Speed and Consumption Warranty

What it does

A speed and consumption warranty is the owner's description of how the vessel will perform: the speed she will achieve and the quantity of fuel she will consume, usually stated for laden and ballast conditions and qualified by weather limits, for example up to a stated sea state or wind force. It is a central part of the vessel description in a time charter, because the charterer is buying the ship's performance over time.

The clause provides the yardstick against which actual performance is measured and sets up the charterer's remedy if the ship falls short. Under-performance, the ship being slower or burning more fuel than warranted in the agreed conditions, gives rise to a performance claim, typically compensating the charterer for the time lost and the excess bunkers consumed, calculated over the voyages performed during the charter.

Commercial effect

The warranty allocates performance risk and feeds directly into the economics of the charter. The charterer plans its voyages and prices its business on the warranted speed and consumption, so a shortfall costs it time and fuel money.

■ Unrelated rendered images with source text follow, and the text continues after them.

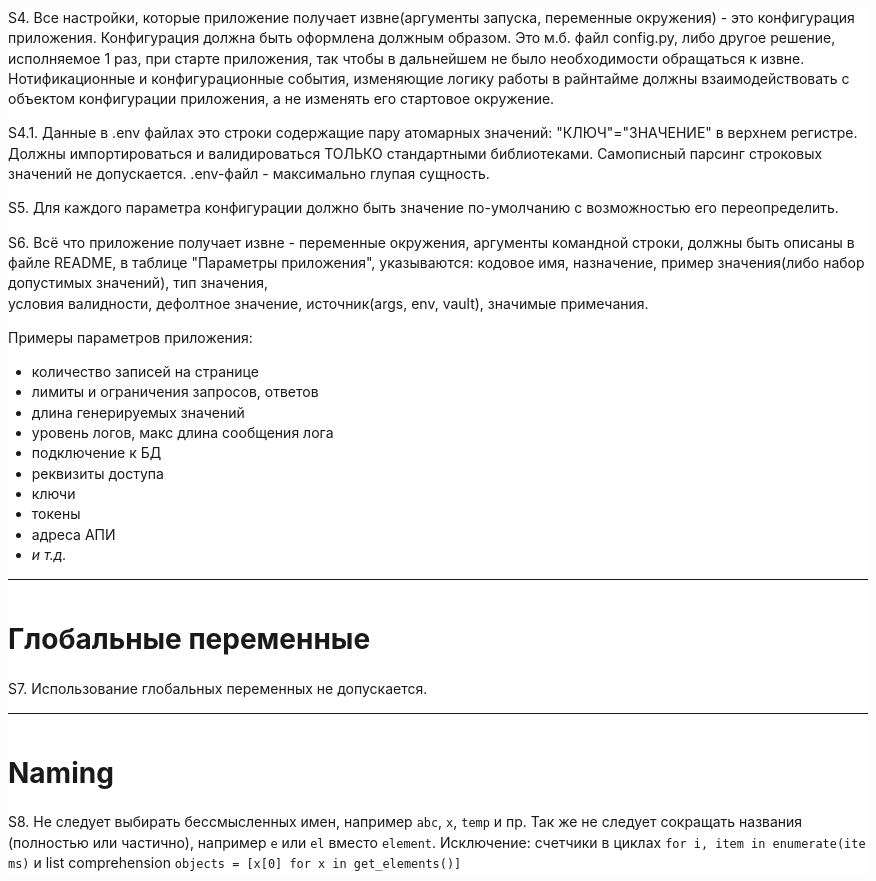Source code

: <a name="S4"></a> 
S4. Все настройки, которые приложение получает извне(аргументы запуска, переменные окружения) - это конфигурация приложения. 
Конфигурация должна быть оформлена должным образом. Это м.б. файл config.py, либо другое решение, исполняемое 1 раз, при 
старте приложения, так чтобы в дальнейшем не было необходимости обращаться к извне. 
Нотификационные и конфигурационные события, изменяющие логику работы в райнтайме должны взаимодействовать с объектом конфигурации приложения, а не изменять его стартовое окружение.

<a name="S4.1"></a>
S4.1. Данные в .env файлах это строки содержащие пару атомарных значений: "КЛЮЧ"="ЗНАЧЕНИЕ" в верхнем регистре. 
Должны импортироваться и валидироваться ТОЛЬКО стандартными библиотеками. 
Самописный парсинг строковых значений не допускается. 
.env-файл - максимально глупая сущность.   

<a name="S5"></a>
S5. Для каждого параметра конфигурации должно быть значение по-умолчанию с возможностью его переопределить. 

<a name="S6"></a>
S6. Всё что приложение получает извне - переменные окружения, аргументы командной строки, должны быть описаны в файле README, в таблице "Параметры приложения", 
указываются: 
кодовое имя, назначение, пример значения(либо набор допустимых значений), тип значения,  
условия валидности, дефолтное значение, источник(args, env, vault), значимые примечания.  

Примеры параметров приложения:
* количество записей на странице
* лимиты и ограничения запросов, ответов
* длина генерируемых значений
* уровень логов, макс длина сообщения лога
* подключение к БД
* реквизиты доступа
* ключи
* токены
* адреса АПИ
* _и т.д._

---

<a name="global-vars"></a>
Глобальные переменные
=====================

<a name="S7"></a>
S7. Использование глобальных переменных не допускается.

---

<a name="naming"></a>
Naming
======

<a name="S8"></a> 
S8. Не следует выбирать бессмысленных имен, например `abc`, `x`, `temp` и пр.
Так же не следует сокращать названия (полностью или частично), например `e` или `el` вместо `element`.
Исключение: счетчики в циклах `for i, item in enumerate(items)` и list comprehension `objects = [x[0] for x in get_elements()]`
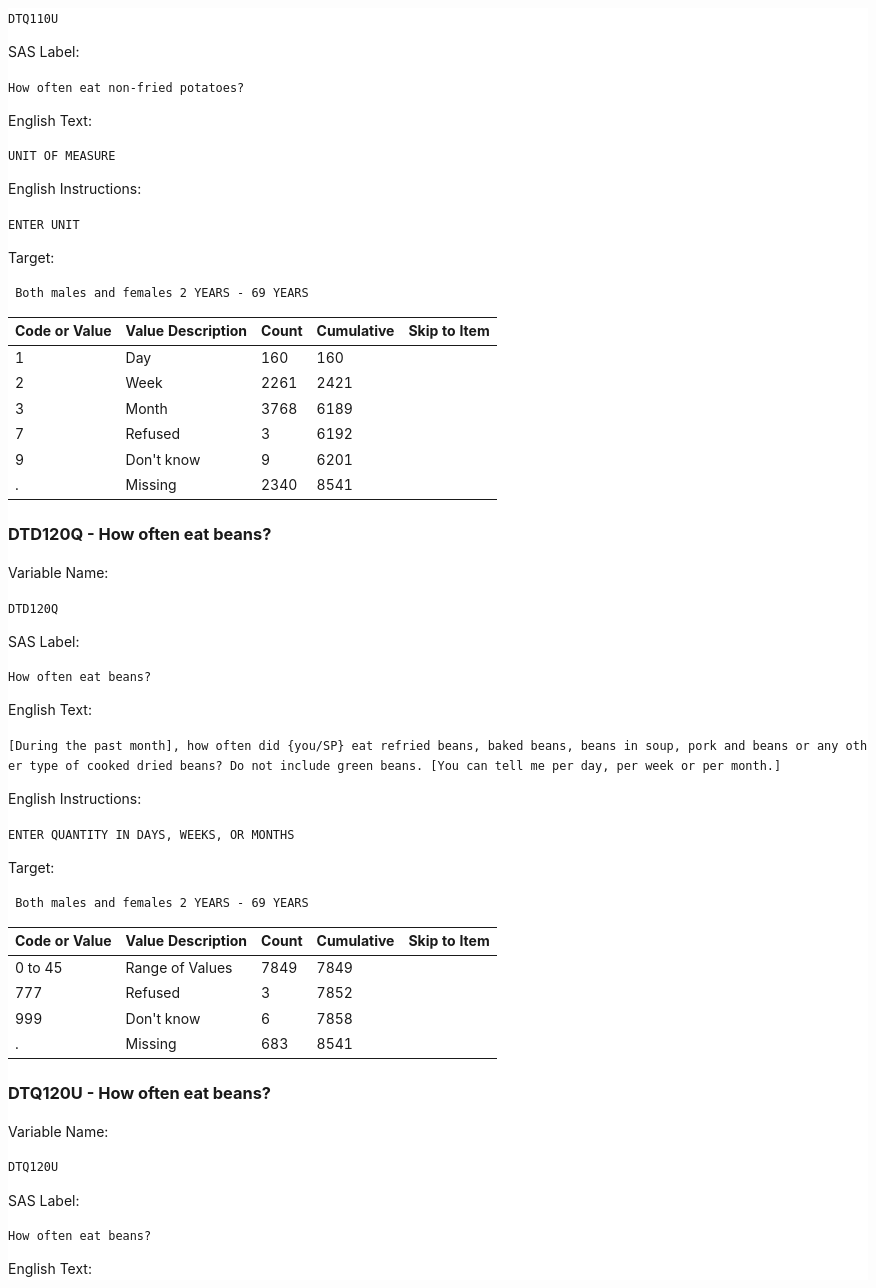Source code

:     DTQ110U 
SAS Label:

    How often eat non-fried potatoes?
English Text:

    UNIT OF MEASURE
English Instructions:

    ENTER UNIT
Target:

     Both males and females 2 YEARS - 69 YEARS
Code or Value | Value Description | Count | Cumulative | Skip to Item  
---|---|---|---|---  
1 | Day | 160 | 160 |   
2 | Week | 2261 | 2421 |   
3 | Month | 3768 | 6189 |   
7 | Refused | 3 | 6192 |   
9 | Don't know | 9 | 6201 |   
. | Missing | 2340 | 8541 |   
  
### DTD120Q - How often eat beans?

Variable Name:

    DTD120Q 
SAS Label:

    How often eat beans?
English Text:

    [During the past month], how often did {you/SP} eat refried beans, baked beans, beans in soup, pork and beans or any other type of cooked dried beans? Do not include green beans. [You can tell me per day, per week or per month.]
English Instructions:

    ENTER QUANTITY IN DAYS, WEEKS, OR MONTHS
Target:

     Both males and females 2 YEARS - 69 YEARS
Code or Value | Value Description | Count | Cumulative | Skip to Item  
---|---|---|---|---  
0 to 45 | Range of Values | 7849 | 7849 |   
777 | Refused | 3 | 7852 |   
999 | Don't know | 6 | 7858 |   
. | Missing | 683 | 8541 |   
  
### DTQ120U - How often eat beans?

Variable Name:

    DTQ120U 
SAS Label:

    How often eat beans?
English Text:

The clause converts that loss into a measurable claim, while a ship that performs as warranted gives the charterer the value it paid for in the hire rate.

How the warranty is framed and qualified is where much of the value lies. The weather limits, the basis on which performance is assessed, often using independent weather routing data, and whether good-weather periods alone are used to judge performance all shape the size and viability of any claim. The clause is read with the off-hire and weather provisions, and it pairs naturally with voyage performance analysis.

Owner's perspective

The owner wants the warranty stated with realistic figures and clear weather and condition qualifications, so that it is judged only in the conditions for which the promise was given and is not exposed to claims for slow steaming caused by heavy weather, adverse currents, or fouling outside its responsibility. It wants the assessment basis defined to avoid disputes built on selective data.

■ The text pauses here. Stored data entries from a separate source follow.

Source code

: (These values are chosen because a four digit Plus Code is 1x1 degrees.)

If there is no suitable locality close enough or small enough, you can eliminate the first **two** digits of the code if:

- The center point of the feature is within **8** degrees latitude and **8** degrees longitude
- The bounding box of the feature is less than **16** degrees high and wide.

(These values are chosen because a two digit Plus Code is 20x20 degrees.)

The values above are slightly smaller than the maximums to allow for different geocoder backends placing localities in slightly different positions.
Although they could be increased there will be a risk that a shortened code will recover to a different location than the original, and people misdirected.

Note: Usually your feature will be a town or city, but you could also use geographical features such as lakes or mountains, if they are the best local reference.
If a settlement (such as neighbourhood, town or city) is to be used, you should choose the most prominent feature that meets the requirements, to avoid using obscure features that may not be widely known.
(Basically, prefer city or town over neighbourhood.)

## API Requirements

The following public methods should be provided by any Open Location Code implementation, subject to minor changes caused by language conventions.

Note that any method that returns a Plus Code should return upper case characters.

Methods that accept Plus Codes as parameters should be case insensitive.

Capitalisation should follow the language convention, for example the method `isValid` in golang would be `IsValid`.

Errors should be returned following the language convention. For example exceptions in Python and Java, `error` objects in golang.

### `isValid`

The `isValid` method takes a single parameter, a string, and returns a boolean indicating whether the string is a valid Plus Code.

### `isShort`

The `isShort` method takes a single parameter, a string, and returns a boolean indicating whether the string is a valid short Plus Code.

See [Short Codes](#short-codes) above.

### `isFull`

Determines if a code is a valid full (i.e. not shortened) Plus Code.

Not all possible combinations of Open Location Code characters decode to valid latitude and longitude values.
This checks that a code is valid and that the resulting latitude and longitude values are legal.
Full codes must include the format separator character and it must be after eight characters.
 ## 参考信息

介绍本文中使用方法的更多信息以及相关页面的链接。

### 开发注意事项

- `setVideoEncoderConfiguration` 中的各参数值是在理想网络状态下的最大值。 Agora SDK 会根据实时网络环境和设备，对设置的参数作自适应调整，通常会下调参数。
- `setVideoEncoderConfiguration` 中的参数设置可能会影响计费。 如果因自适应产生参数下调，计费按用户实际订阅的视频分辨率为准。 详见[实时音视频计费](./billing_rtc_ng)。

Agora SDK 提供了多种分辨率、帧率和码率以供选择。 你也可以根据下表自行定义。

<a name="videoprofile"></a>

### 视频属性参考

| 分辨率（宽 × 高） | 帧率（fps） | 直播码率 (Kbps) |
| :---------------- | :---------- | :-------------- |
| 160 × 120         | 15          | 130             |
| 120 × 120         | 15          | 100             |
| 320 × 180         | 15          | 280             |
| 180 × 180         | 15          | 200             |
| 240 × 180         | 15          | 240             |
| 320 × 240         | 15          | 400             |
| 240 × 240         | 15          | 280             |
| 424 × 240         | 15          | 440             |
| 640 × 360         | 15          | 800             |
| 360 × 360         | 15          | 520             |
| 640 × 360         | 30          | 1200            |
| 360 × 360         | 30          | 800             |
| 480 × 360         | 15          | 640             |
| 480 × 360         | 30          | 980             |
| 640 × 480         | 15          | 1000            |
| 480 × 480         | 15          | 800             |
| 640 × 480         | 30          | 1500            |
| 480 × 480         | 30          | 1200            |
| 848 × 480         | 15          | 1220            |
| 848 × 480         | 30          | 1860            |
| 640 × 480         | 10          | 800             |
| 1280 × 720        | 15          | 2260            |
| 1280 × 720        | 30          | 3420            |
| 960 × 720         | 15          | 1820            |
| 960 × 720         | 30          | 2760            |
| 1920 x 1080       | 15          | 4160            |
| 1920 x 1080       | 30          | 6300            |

The owner also wants the consequences confined to a fair measure of the charterer's actual loss, the time and bunkers genuinely wasted, rather than an inflated calculation. It is mindful that hull fouling and bottom condition over a long charter can affect performance, and it negotiates how those factors, and the good-weather sampling used to judge performance, are treated so the warranty remains a fair description rather than an open-ended guarantee.

Charterer's perspective

The charterer relies on the speed and consumption figures to plan and price its employment of the ship, so it wants them to be accurate and the warranty to bite if the vessel under-performs in the agreed conditions. It values a clear basis for measuring performance, commonly independent weather routing data over good-weather periods, so that a genuine shortfall produces a recoverable claim.

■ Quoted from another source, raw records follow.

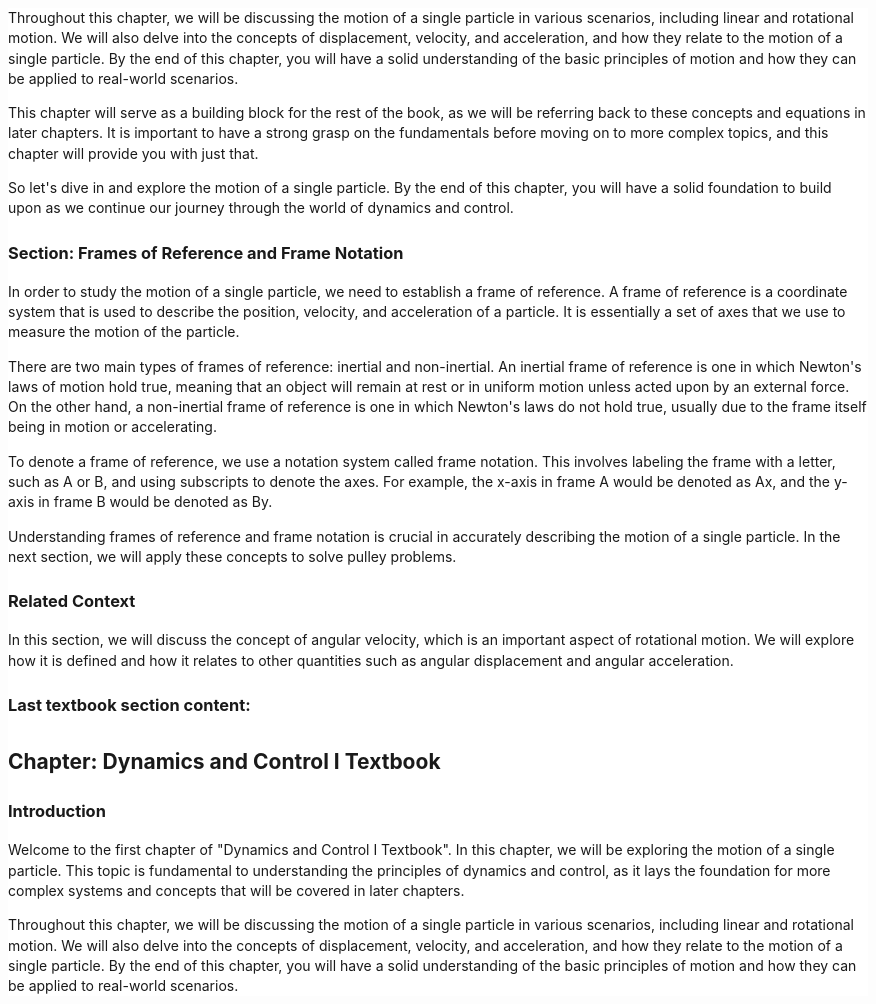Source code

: Throughout this chapter, we will be discussing the motion of a single particle in various scenarios, including linear and rotational motion. We will also delve into the concepts of displacement, velocity, and acceleration, and how they relate to the motion of a single particle. By the end of this chapter, you will have a solid understanding of the basic principles of motion and how they can be applied to real-world scenarios.

This chapter will serve as a building block for the rest of the book, as we will be referring back to these concepts and equations in later chapters. It is important to have a strong grasp on the fundamentals before moving on to more complex topics, and this chapter will provide you with just that.

So let's dive in and explore the motion of a single particle. By the end of this chapter, you will have a solid foundation to build upon as we continue our journey through the world of dynamics and control.

### Section: Frames of Reference and Frame Notation

In order to study the motion of a single particle, we need to establish a frame of reference. A frame of reference is a coordinate system that is used to describe the position, velocity, and acceleration of a particle. It is essentially a set of axes that we use to measure the motion of the particle.

There are two main types of frames of reference: inertial and non-inertial. An inertial frame of reference is one in which Newton's laws of motion hold true, meaning that an object will remain at rest or in uniform motion unless acted upon by an external force. On the other hand, a non-inertial frame of reference is one in which Newton's laws do not hold true, usually due to the frame itself being in motion or accelerating.

To denote a frame of reference, we use a notation system called frame notation. This involves labeling the frame with a letter, such as A or B, and using subscripts to denote the axes. For example, the x-axis in frame A would be denoted as Ax, and the y-axis in frame B would be denoted as By.

Understanding frames of reference and frame notation is crucial in accurately describing the motion of a single particle. In the next section, we will apply these concepts to solve pulley problems.


### Related Context
In this section, we will discuss the concept of angular velocity, which is an important aspect of rotational motion. We will explore how it is defined and how it relates to other quantities such as angular displacement and angular acceleration.

### Last textbook section content:

## Chapter: Dynamics and Control I Textbook

### Introduction

Welcome to the first chapter of "Dynamics and Control I Textbook". In this chapter, we will be exploring the motion of a single particle. This topic is fundamental to understanding the principles of dynamics and control, as it lays the foundation for more complex systems and concepts that will be covered in later chapters.

Throughout this chapter, we will be discussing the motion of a single particle in various scenarios, including linear and rotational motion. We will also delve into the concepts of displacement, velocity, and acceleration, and how they relate to the motion of a single particle. By the end of this chapter, you will have a solid understanding of the basic principles of motion and how they can be applied to real-world scenarios.
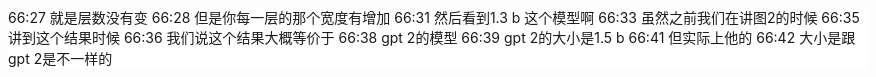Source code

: 66:27 就是层数没有变
66:28 但是你每一层的那个宽度有增加
66:31 然后看到1.3 b 这个模型啊
66:33 虽然之前我们在讲图2的时候
66:35 讲到这个结果时候
66:36 我们说这个结果大概等价于
66:38 gpt 2的模型
66:39 gpt 2的大小是1.5 b
66:41 但实际上他的
66:42 大小是跟 gpt 2是不一样的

The charterer wants the remedy to capture both elements of its loss, the extra time the slower ship takes and the additional fuel a thirstier ship burns, since both directly affect its voyage economics. It negotiates the weather limits and assessment method so they are fair but not so generous to the owner that real under-performance escapes the warranty, and it aligns the clause with how it actually trades the ship.

Negotiation points

  • The warranted speeds and consumptions for laden and ballast conditions, and the weather limits.
  • The basis for assessing performance, including the use of independent weather routing data.
  • Whether performance is judged on good-weather periods only and how those are defined.
  • The treatment of hull fouling, currents, and bottom condition over the charter period.

Common variations

  • A warranty of speed and consumption up to a stated wind force or sea state.
  • A clause assessing performance using independent weather routing reports.
  • A good-weather warranty judged only over qualifying weather periods.
  • A performance regime with agreed allowances for fouling over a long charter.

Charter party clause wordings vary between standard forms, riders and individual fixtures. This library explains the commercial concept, not your contract — always check the actual charter party you are working with. This is general information, not legal advice.